**What this exercise asks:**
(1) Reproduce, word for word, the part of the article on Mehdi Ghadyanloo that opens with the words containing "Picking up where" and closes with "Ghadyanloo’s disorientating works.".
(2) List every person named in the article about Mehdi Ghadyanloo's mural and exhibition.
(3) Pick up the article on Mehdi Ghadyanloo's art after its final sentence and continue writing it.

**Text shown:**
>>>>

Double take: Mehdi Ghadyanloo uses the art of illusion to reveal truths
In October last year, Iranian artist Mehdi Ghadyanloo completed a major public commission in Boston for the Rose Kennedy Greenway project. Emblazoned across a 5,230 sq ft wall opposite the city’s South Station, Ghadyanloo’s uplifting trompe l’oeil mural appears to slice the building open to reveal a line of men, women and children inside, each holding a red helium balloon as they ascend a spiral staircase. At the top of the staircase, which stops short of the ceiling, a single giant balloon slips into the blue sky through an opening in the roof. The mural, called Spaces of Hope, symbolised a positive vision for the future of US Iran relations; one that has been made all the more poignant by Donald Trump’s recent travel ban, under which Ghadyanloo would no longer be permitted to enter the country.
Picking up where the Boston mural left off, a new off-site show of Ghadyanloo’s work, put together by Howard Griffin Gallery, has recently opened at London’s 14,000 sq ft Ambika P3 space. Working with the same title, ‘Spaces of Hope’ gathers new canvases and etchings, as well as a dramatic sculpture that hangs from P3’s 10m-high ceiling. Throughout the darkened industrial space, a haunting, specially-commissioned soundscape by DJ Seth Troxler plays out, creating the perfect atmospheric setting for Ghadyanloo’s disorientating works.

<<<<

**Data section:**

>>>>

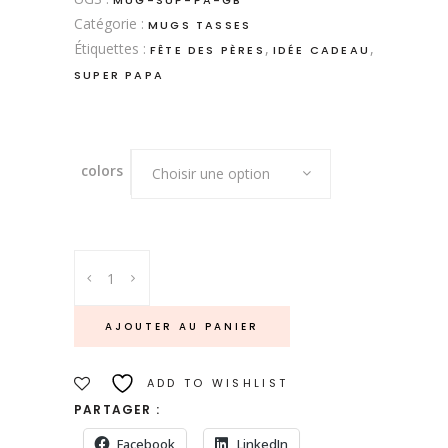
MUG-SUP-PA-GB
Catégorie :
MUGS TASSES
Étiquettes :
,
,
FÊTE DES PÈRES
IDÉE CADEAU
SUPER PAPA
colors
Choisir une option
Mug-
Super
Papa
AJOUTER AU PANIER
quantity
ADD TO WISHLIST
PARTAGER :
Facebook
LinkedIn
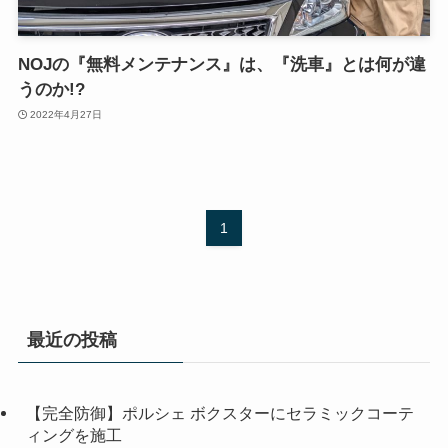
NOJの『無料メンテナンス』は、『洗車』とは何が違
うのか!?
2022年4月27日
1
最近の投稿
【完全防御】ポルシェ ボクスターにセラミックコーテ
ィングを施工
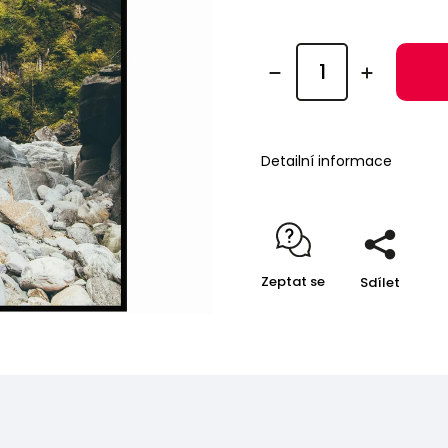
Detailní informace
Zeptat se
Sdílet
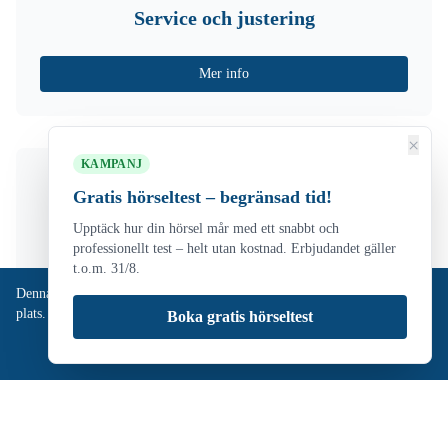
Service och justering
Mer info
×
KAMPANJ
Gratis hörseltest – begränsad tid!
Upptäck hur din hörsel mår med ett snabbt och
professionellt test – helt utan kostnad. Erbjudandet gäller
Hörselteknik i yrkeslivet
t.o.m. 31/8.
Denna webbplats använder cookies från Google Maps för att visa vår
plats. Genom att fortsätta använda sidan godkänner du detta.
Läs mer
Boka gratis hörseltest
Mer info
Jag förstår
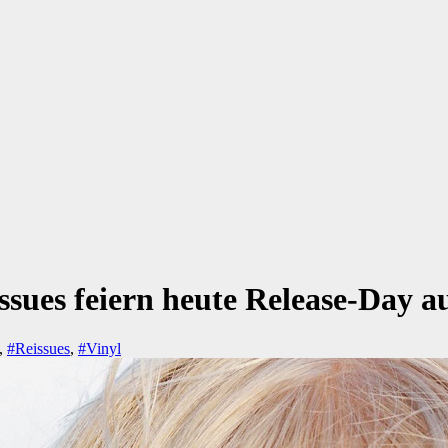
ssues feiern heute Release-Day a
,
#Reissues
,
#Vinyl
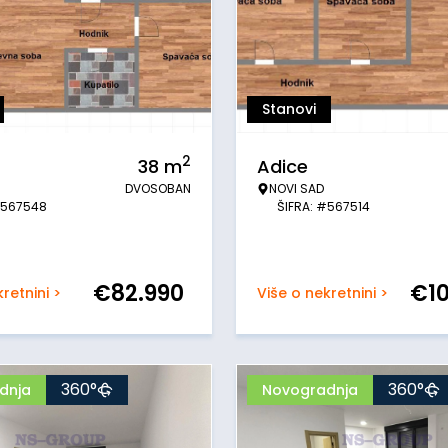
Stanovi
2
38
m
Adice
DVOSOBAN
NOVI SAD
#567548
ŠIFRA: #567514
€
82.990
€
1
retnini >
Više o nekretnini >
360°
360°
dnja
Novogradnja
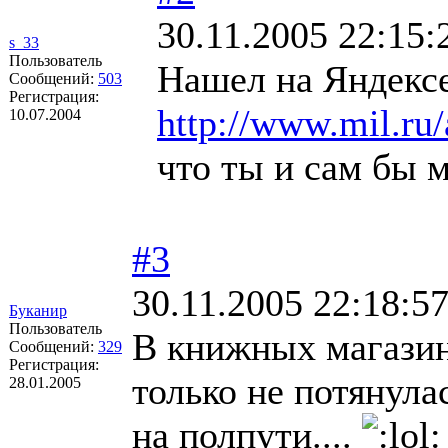
30.11.2005 22:15:
s_33
Пользователь
Нашел на Яндексе
Сообщений:
503
Регистрация:
http://www.mil.ru/
10.07.2004
что ты и сам бы мог
#3
30.11.2005 22:18:5
Буканир
Пользователь
В книжных магазин
Сообщений:
329
Регистрация:
только не потянулас
28.01.2005
на полпути....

<<<<

**Set of answers:**
(1)
Picking up where the Boston mural left off, a new off-site show of Ghadyanloo’s work, put together by Howard Griffin Gallery, has recently opened at London’s 14,000 sq ft Ambika P3 space. Working with the same title, ‘Spaces of Hope’ gathers new canvases and etchings, as well as a dramatic sculpture that hangs from P3’s 10m-high ceiling. Throughout the darkened industrial space, a haunting, specially-commissioned soundscape by DJ Seth Troxler plays out, creating the perfect atmospheric setting for Ghadyanloo’s disorientating works.

(2)
- Mehdi Ghadyanloo
- Donald Trump
- Seth Troxler

(3)
On his canvases, all created within the last two years, clean-lined architectural forms sit in barren landscapes inspired by his home country, while powerless, faceless figures stand helplessly trapped above or inside, looking towards the exit; which is often, frustratingly, just out of reach. ‘I had these ideas when I was working on walls in Tehran,’ says Ghadyanloo, referring to the some 100 murals that he was commissioned to paint in his home city by its beautification bureau over a seven year period. ‘But these,’ he says, gesturing to the canvases, ‘these were not suitable for the public; people would have committed suicide if they had seen them! I feel a responsibility, especially for Tehran, because there, people there are on the edge, you know. I was one of them.’
Installation view of ‘An Introduction To Stay’
In addition to the powerful canvases, a collection of intricate etchings are displayed along a corridor that sits in the centre of the subterranean space. Beyond this, P3’s cavernous triple-height space plays host to a 3D printed sculpture work that brings a scene depicted in one of Ghadyanloo’s etchings to life. Here, a huddle of faceless figures cling to a rope for dear life, suspended above a pool of water – an element that Ghadyanloo notes, is a nod to Japanese artist Noriyuki Haraguchi. In the vast space, the effect is like stepping inside his canvas.
While his colourful commissioned mural works have led to him being simplistically coined as Iran’s answer to Banksy by the press, Ghadyanloo is more inclined to draw comparisons with European surrealist painters such as Magritte, Girgio de Chirico and the minimal lines of modernist 20th century architects such as Le Corbusier. The dark themes in his work, he says, are informed directly by his harrowing experiences of growing up on a farm in Iran under conditions of war and economic sanction. ‘Painting is like therapy to me,’ he explains.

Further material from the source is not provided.